#### Available data

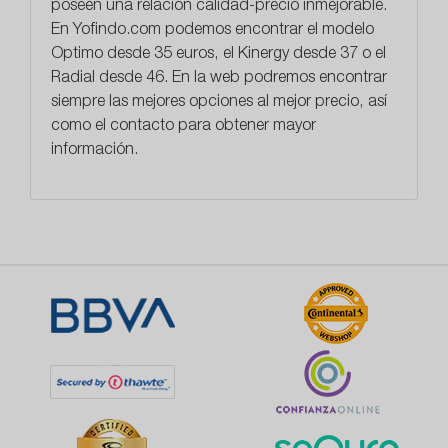
poseen una relación calidad-precio inmejorable.
En
Yofindo.com
podemos encontrar el modelo
Optimo desde 35 euros, el Kinergy desde 37 o el
Radial desde 46. En la web podremos encontrar
siempre las mejores opciones al mejor precio, así
como el contacto para obtener mayor
información.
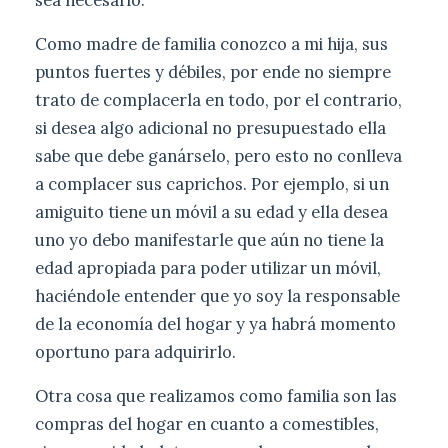
Como madre de familia conozco a mi hija, sus
puntos fuertes y débiles, por ende no siempre
trato de complacerla en todo, por el contrario,
si desea algo adicional no presupuestado ella
sabe que debe ganárselo, pero esto no conlleva
a complacer sus caprichos. Por ejemplo, si un
amiguito tiene un móvil a su edad y ella desea
uno yo debo manifestarle que aún no tiene la
edad apropiada para poder utilizar un móvil,
haciéndole entender que yo soy la responsable
de la economía del hogar y ya habrá momento
oportuno para adquirirlo.
Otra cosa que realizamos como familia son las
compras del hogar en cuanto a comestibles,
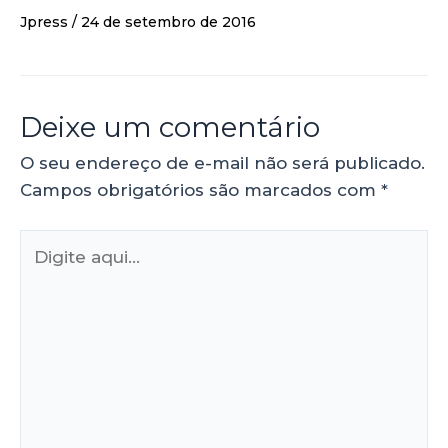
Jpress
/
24 de setembro de 2016
Deixe um comentário
O seu endereço de e-mail não será publicado.
Campos obrigatórios são marcados com
*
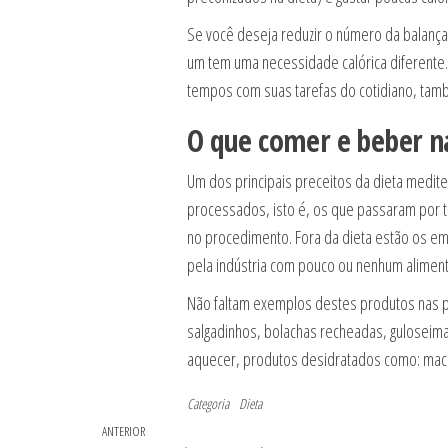
Se você deseja reduzir o número da balança
um tem uma necessidade calórica diferente.
tempos com suas tarefas do cotidiano, tamb
O que comer e beber n
Um dos principais preceitos da dieta medite
processados, isto é, os que passaram por t
no procedimento. Fora da dieta estão os e
pela indústria com pouco ou nenhum alimento
Não faltam exemplos destes produtos nas pr
salgadinhos, bolachas recheadas, guloseim
aquecer, produtos desidratados como: maca
Categoria
Dieta
Navegação
Post
ANTERIOR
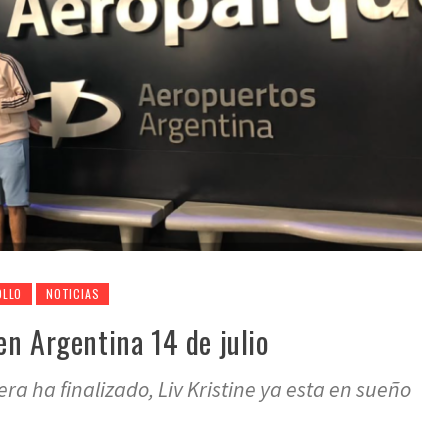
OLLO
NOTICIAS
en Argentina 14 de julio
pera ha finalizado, Liv Kristine ya esta en sueño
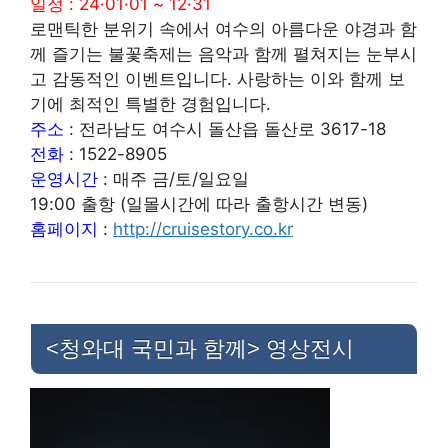
일정 : 24·01·01 ~ 12·31
로맨틱한 분위기 속에서 여수의 아름다운 야경과 함
께 즐기는 불꽃축제는 음악과 함께 펼쳐지는 눈부시
고 감동적인 이벤트입니다. 사랑하는 이와 함께 보
기에 최적인 특별한 경험입니다.
주소
: 전라남도 여수시 돌산읍 돌산로 3617-18
전화
: 1522-8905
운영시간
: 매주 금/토/일요일
19:00 출항 (일몰시간에 따라 출항시간 변동)
홈페이지
:
http://cruisestory.co.kr
<청와대 국민과 함께> 영상전시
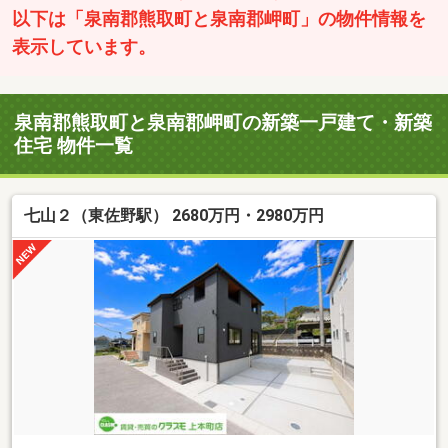
以下は「泉南郡熊取町と泉南郡岬町」の物件情報を
表示しています。
泉南郡熊取町と泉南郡岬町の新築一戸建て・新築
住宅 物件一覧
七山２（東佐野駅） 2680万円・2980万円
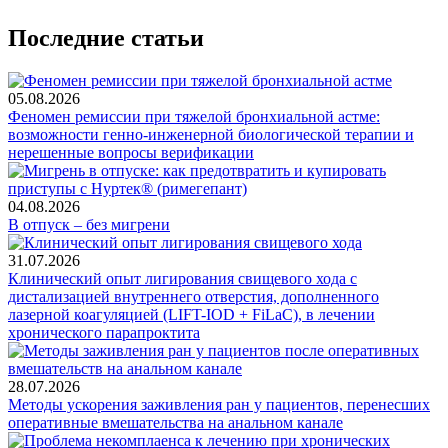
Последние статьи
05.08.2026
Феномен ремиссии при тяжелой бронхиальной астме:
возможности генно-инженерной биологической терапии и
нерешенные вопросы верификации
04.08.2026
В отпуск – без мигрени
31.07.2026
Клинический опыт лигирования свищевого хода с
дистализацией внутреннего отверстия, дополненного
лазерной коагуляцией (LIFT-IOD + FiLaC), в лечении
хронического парапроктита
28.07.2026
Методы ускорения заживления ран у пациентов, перенесших
оперативные вмешательства на анальном канале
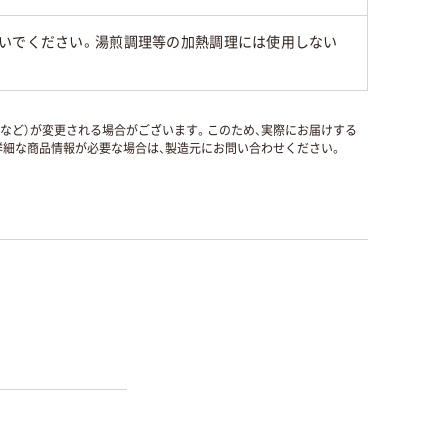
ないでください。湯煎調理等の加熱調理には使用しない
国など）が変更される場合がございます。このため、実際にお届けする
細な商品情報が必要な場合は、製造元にお問い合わせください。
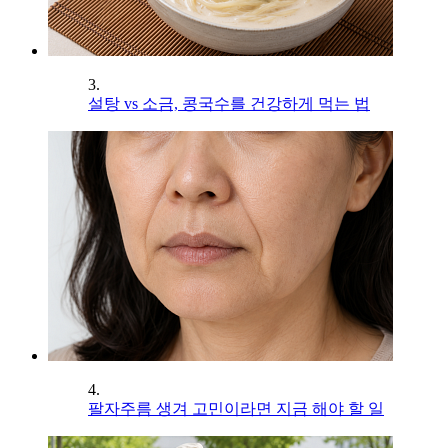
3.
설탕 vs 소금, 콩국수를 건강하게 먹는 법
4.
팔자주름 생겨 고민이라면 지금 해야 할 일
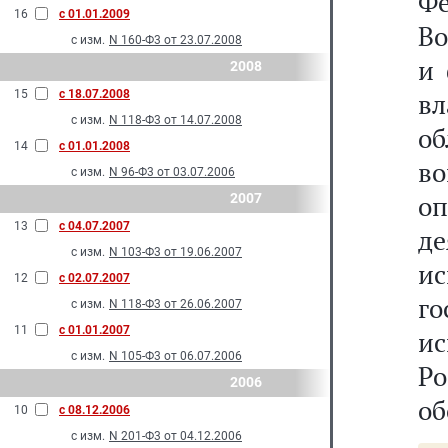
Ф
16
с 01.01.2009
Во
с изм.
N 160-Ф3 от 23.07.2008
и 
2008
15
с 18.07.2008
в
с изм.
N 118-Ф3 от 14.07.2008
об
14
с 01.01.2008
во
с изм.
N 96-Ф3 от 03.07.2006
о
2007
13
с 04.07.2007
д
с изм.
N 103-Ф3 от 19.06.2007
и
12
с 02.07.2007
г
с изм.
N 118-Ф3 от 26.06.2007
11
с 01.01.2007
и
с изм.
N 105-Ф3 от 06.07.2006
Р
2006
об
10
с 08.12.2006
с изм.
N 201-Ф3 от 04.12.2006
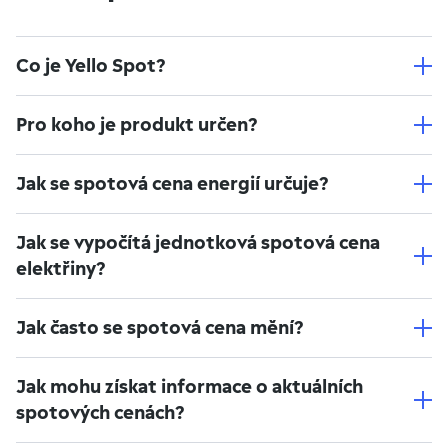
Co je Yello Spot?
Pro koho je produkt určen?
Jak se spotová cena energií určuje?
Jak se vypočítá jednotková spotová cena
elektřiny?
Jak často se spotová cena mění?
Jak mohu získat informace o aktuálních
spotových cenách?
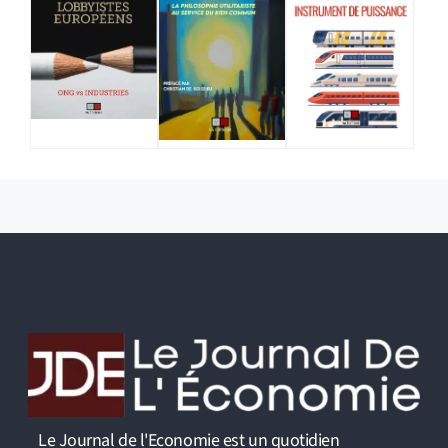
Le Journal de l'Economie est un quotidien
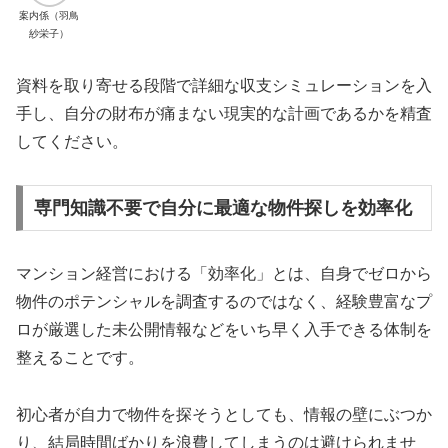
案内係（羽鳥
紗栄子）
資料を取り寄せる段階で詳細な収支シミュレーションを入
手し、自分の財布が痛まない現実的な計画であるかを精査
してください。
専門知識不要で自分に最適な物件探しを効率化
マンション経営における「効率化」とは、自身でゼロから
物件のポテンシャルを調査するのではなく、経験豊富なプ
ロが厳選した未公開情報などをいち早く入手できる体制を
整えることです。
初心者が自力で物件を探そうとしても、情報の壁にぶつか
り、結局時間ばかりを浪費してしまうのは避けられませ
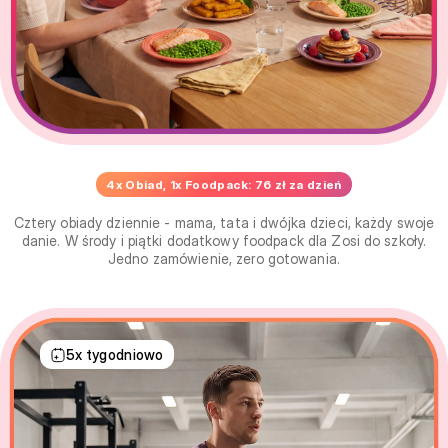
4x Obiad, 1x Foodpack: 76 zł za dzień
Cztery obiady dziennie - mama, tata i dwójka dzieci, każdy swoje
danie. W środy i piątki dodatkowy foodpack dla Zosi do szkoły.
Jedno zamówienie, zero gotowania.
5x tygodniowo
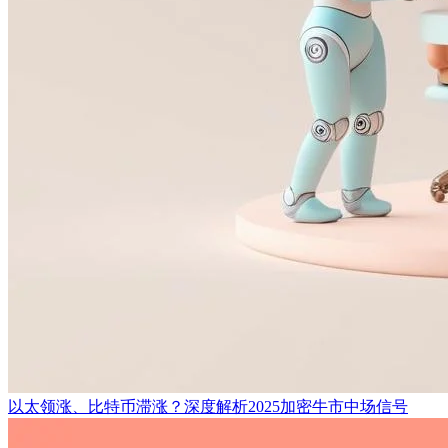
以太领涨、比特币滞涨？深度解析2025加密牛市中场信号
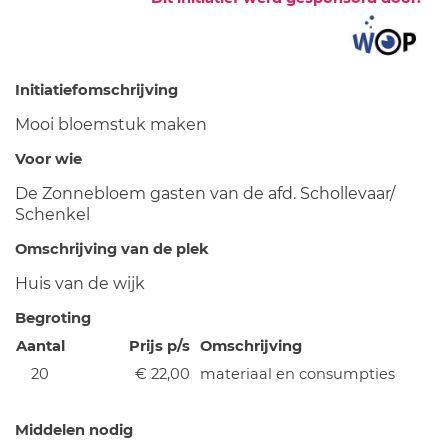
Initiatiefomschrijving
Mooi bloemstuk maken
Voor wie
De Zonnebloem gasten van de afd. Schollevaar/
Schenkel
Omschrijving van de plek
Huis van de wijk
Begroting
Aantal
Prijs p/s
Omschrijving
20
€ 22,00
materiaal en consumpties
Middelen nodig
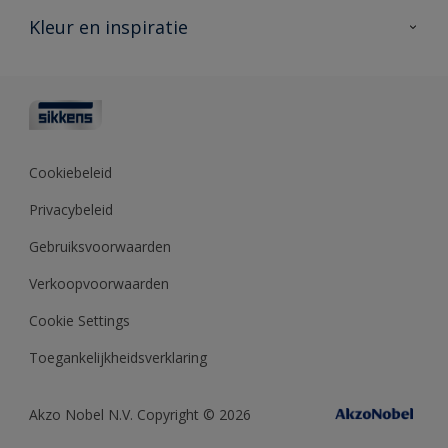
Veelgestelde vragen
Advies & service
Kleur en inspiratie
Vind je verkooppunt
Contact
Sikkens academy
Informatiebladen
Kleuren
Opdrachtgevers
Downloads
Kleurtesters
Polyfilla Pro
Kleurcollecties
Meesterhand
Kleur van het jaar
Cookiebeleid
Sikkens Center
Kleurhulpmiddelen
Privacybeleid
Kennisbank
Gebruiksvoorwaarden
Verkoopvoorwaarden
Cookie Settings
Toegankelijkheidsverklaring
Akzo Nobel N.V. Copyright © 2026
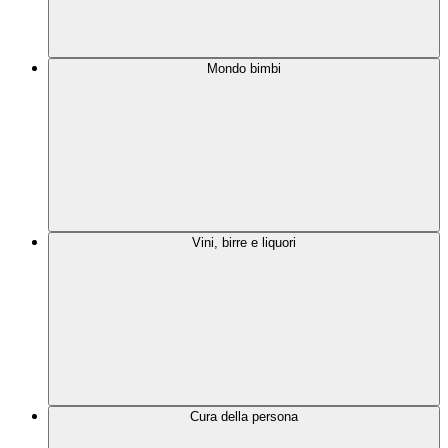
Mondo bimbi
Vini, birre e liquori
Cura della persona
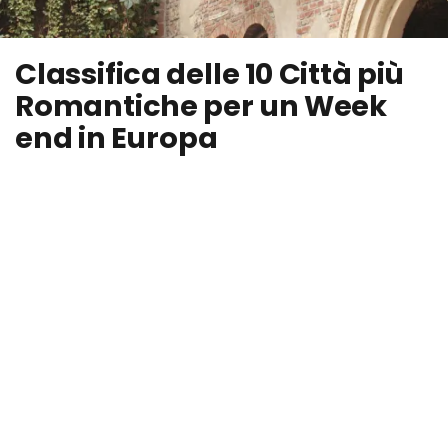
Classifica delle 10 Città più
Romantiche per un Week
end in Europa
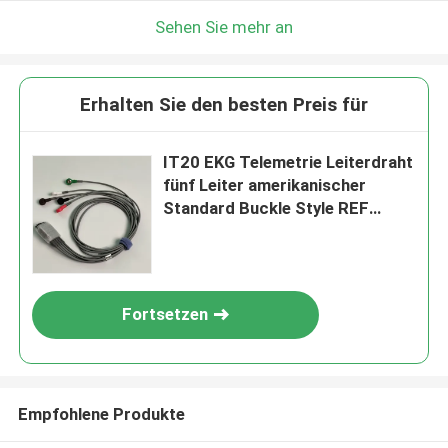
Sehen Sie mehr an
Erhalten Sie den besten Preis für
IT20 EKG Telemetrie Leiterdraht
fünf Leiter amerikanischer
Standard Buckle Style REF
EL05DASY1
Fortsetzen
Empfohlene Produkte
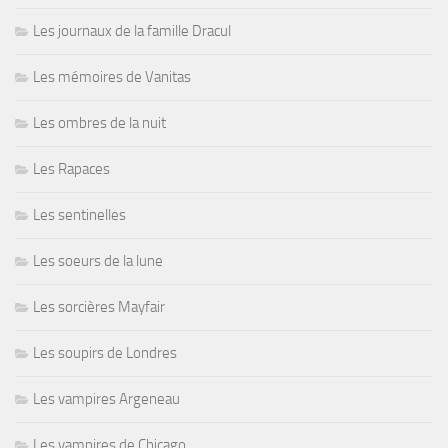
Les journaux de la famille Dracul
Les mémoires de Vanitas
Les ombres de la nuit
Les Rapaces
Les sentinelles
Les soeurs de la lune
Les sorcières Mayfair
Les soupirs de Londres
Les vampires Argeneau
Les vampires de Chicago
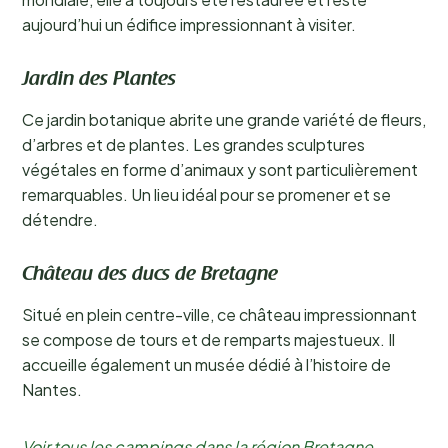
aujourd’hui un édifice impressionnant à visiter.
Jardin des Plantes
Ce jardin botanique abrite une grande variété de fleurs,
d’arbres et de plantes. Les grandes sculptures
végétales en forme d’animaux y sont particulièrement
remarquables. Un lieu idéal pour se promener et se
détendre.
Château des ducs de Bretagne
Situé en plein centre-ville, ce château impressionnant
se compose de tours et de remparts majestueux. Il
accueille également un musée dédié à l’histoire de
Nantes.
Voir tous les campings dans la région Bretagne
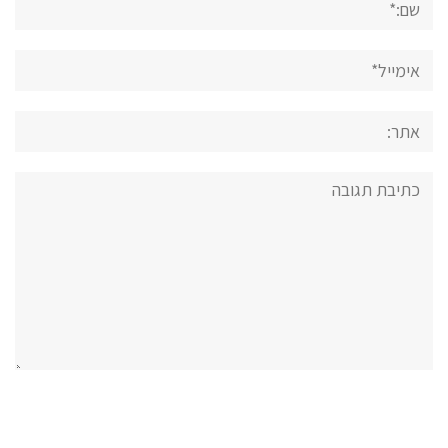
אימייל*
אתר:
תגובה:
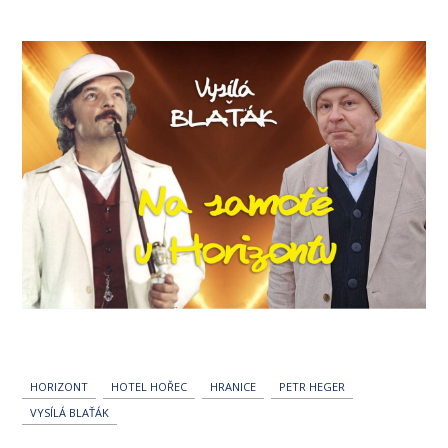
příspěvku
HORIZONT
HOTEL HOŘEC
HRANICE
PETR HEGER
VYSÍLÁ BLAŤÁK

########

What you will do.
Reproduce the text of every row above word for word, leaving out the pictures.

Finished task.
poseen una relación calidad-precio inmejorable.
En
Yofindo.com
podemos encontrar el modelo
Optimo desde 35 euros, el Kinergy desde 37 o el
Radial desde 46. En la web podremos encontrar
siempre las mejores opciones al mejor precio, así
como el contacto para obtener mayor
información.
Como madre de familia conozco a mi hija, sus
puntos fuertes y débiles, por ende no siempre
trato de complacerla en todo, por el contrario,
si desea algo adicional no presupuestado ella
sabe que debe ganárselo, pero esto no conlleva
a complacer sus caprichos. Por ejemplo, si un
amiguito tiene un móvil a su edad y ella desea
uno yo debo manifestarle que aún no tiene la
edad apropiada para poder utilizar un móvil,
haciéndole entender que yo soy la responsable
de la economía del hogar y ya habrá momento
oportuno para adquirirlo.
Otra cosa que realizamos como familia son las
compras del hogar en cuanto a comestibles,
Jpress
/
24 de setembro de 2016
Deixe um comentário
O seu endereço de e-mail não será publicado.
Campos obrigatórios são marcados com
*
Se você deseja reduzir o número da balança
um tem uma necessidade calórica diferente.
tempos com suas tarefas do cotidiano, tamb
O que comer e beber n
Um dos principais preceitos da dieta medite
processados, isto é, os que passaram por t
no procedimento. Fora da dieta estão os e
pela indústria com pouco ou nenhum alimento
Não faltam exemplos destes produtos nas pr
salgadinhos, bolachas recheadas, guloseim
aquecer, produtos desidratados como: maca
Categoria
Dieta
Navegação
Post
ANTERIOR
OLLO
NOTICIAS
en Argentina 14 de julio
pera ha finalizado, Liv Kristine ya esta en sueño
일정 : 24·01·01 ~ 12·31
로맨틱한 분위기 속에서 여수의 아름다운 야경과 함
께 즐기는 불꽃축제는 음악과 함께 펼쳐지는 눈부시
고 감동적인 이벤트입니다. 사랑하는 이와 함께 보
기에 최적인 특별한 경험입니다.
주소
: 전라남도 여수시 돌산읍 돌산로 3617-18
전화
: 1522-8905
운영시간
: 매주 금/토/일요일
19:00 출항 (일몰시간에 따라 출항시간 변동)
홈페이지
:
http://cruisestory.co.kr
<청와대 국민과 함께> 영상전시
以下は「泉南郡熊取町と泉南郡岬町」の物件情報を
表示しています。
泉南郡熊取町と泉南郡岬町の新築一戸建て・新築
住宅 物件一覧
七山２（東佐野駅） 2680万円・2980万円
Последние статьи
05.08.2026
Феномен ремиссии при тяжелой бронхиальной астме:
возможности генно-инженерной биологической терапии и
нерешенные вопросы верификации
04.08.2026
В отпуск – без мигрени
31.07.2026
Клинический опыт лигирования свищевого хода с
дистализацией внутреннего отверстия, дополненного
лазерной коагуляцией (LIFT-IOD + FiLaC), в лечении
хронического парапроктита
28.07.2026
Методы ускорения заживления ран у пациентов, перенесших
оперативные вмешательства на анальном канале
ないでください。湯煎調理等の加熱調理には使用しない
国など）が変更される場合がございます。このため、実際にお届けする
細な商品情報が必要な場合は、製造元にお問い合わせください。
3.
설탕 vs 소금, 콩국수를 건강하게 먹는 법
4.
팔자주름 생겨 고민이라면 지금 해야 할 일
Ф
16
с 01.01.2009
Во
с изм.
N 160-Ф3 от 23.07.2008
и 
2008
15
с 18.07.2008
в
с изм.
N 118-Ф3 от 14.07.2008
об
14
с 01.01.2008
во
с изм.
N 96-Ф3 от 03.07.2006
о
2007
13
с 04.07.2007
д
с изм.
N 103-Ф3 от 19.06.2007
и
12
с 02.07.2007
г
с изм.
N 118-Ф3 от 26.06.2007
11
с 01.01.2007
и
с изм.
N 105-Ф3 от 06.07.2006
Р
2006
об
10
с 08.12.2006
с изм.
N 201-Ф3 от 04.12.2006
Co je Yello Spot?
Pro koho je produkt určen?
Jak se spotová cena energií určuje?
Jak se vypočítá jednotková spotová cena
elektřiny?
Jak často se spotová cena mění?
Jak mohu získat informace o aktuálních
spotových cenách?
Le Journal de l'Economie est un quotidien
案内係（羽鳥
紗栄子）
資料を取り寄せる段階で詳細な収支シミュレーションを入
手し、自分の財布が痛まない現実的な計画であるかを精査
してください。
専門知識不要で自分に最適な物件探しを効率化
マンション経営における「効率化」とは、自身でゼロから
物件のポテンシャルを調査するのではなく、経験豊富なプ
ロが厳選した未公開情報などをいち早く入手できる体制を
整えることです。
初心者が自力で物件を探そうとしても、情報の壁にぶつか
り、結局時間ばかりを浪費してしまうのは避けられませ
4x Obiad, 1x Foodpack: 76 zł za dzień
Cztery obiady dziennie - mama, tata i dwójka dzieci, każdy swoje
danie. W środy i piątki dodatkowy foodpack dla Zosi do szkoły.
Jedno zamówienie, zero gotowania.
5x tygodniowo
以太领涨、比特币滞涨？深度解析2025加密牛市中场信号
Initiatiefomschrijving
Mooi bloemstuk maken
Voor wie
De Zonnebloem gasten van de afd. Schollevaar/
Schenkel
Omschrijving van de plek
Huis van de wijk
Begroting
Aantal
Prijs p/s
Omschrijving
20
€ 22,00
materiaal en consumpties
Middelen nodig
Veelgestelde vragen
Advies & service
Kleur en inspiratie
Vind je verkooppunt
Contact
Sikkens academy
Informatiebladen
Kleuren
Opdrachtgevers
Downloads
Kleurtesters
Polyfilla Pro
Kleurcollecties
Meesterhand
Kleur van het jaar
Cookiebeleid
Sikkens Center
Kleurhulpmiddelen
Privacybeleid
Kennisbank
Gebruiksvoorwaarden
Verkoopvoorwaarden
Cookie Settings
Toegankelijkheidsverklaring
Akzo Nobel N.V. Copyright © 2026
Mondo bimbi
Vini, birre e liquori
Cura della persona
Classifica delle 10 Città più
Romantiche per un Week
end in Europa
Sehen Sie mehr an
Erhalten Sie den besten Preis für
IT20 EKG Telemetrie Leiterdraht
fünf Leiter amerikanischer
Standard Buckle Style REF
EL05DASY1
Fortsetzen
Empfohlene Produkte
Les journaux de la famille Dracul
Les mémoires de Vanitas
Les ombres de la nuit
Les Rapaces
Les sentinelles
Les soeurs de la lune
Les sorcières Mayfair
Les soupirs de Londres
Les vampires Argeneau
Les vampires de Chicago
aujourd’hui un édifice impressionnant à visiter.
Jardin des Plantes
Ce jardin botanique abrite une grande variété de fleurs,
d’arbres et de plantes. Les grandes sculptures
végétales en forme d’animaux y sont particulièrement
remarquables. Un lieu idéal pour se promener et se
détendre.
Château des ducs de Bretagne
Situé en plein centre-ville, ce château impressionnant
se compose de tours et de remparts majestueux. Il
accueille également un musée dédié à l’histoire de
Nantes.
Voir tous les campings dans la région Bretagne
אימייל*
אתר:
תגובה:
příspěvku
HORIZONT
HOTEL HOŘEC
HRANICE
PETR HEGER
VYSÍLÁ BLAŤÁK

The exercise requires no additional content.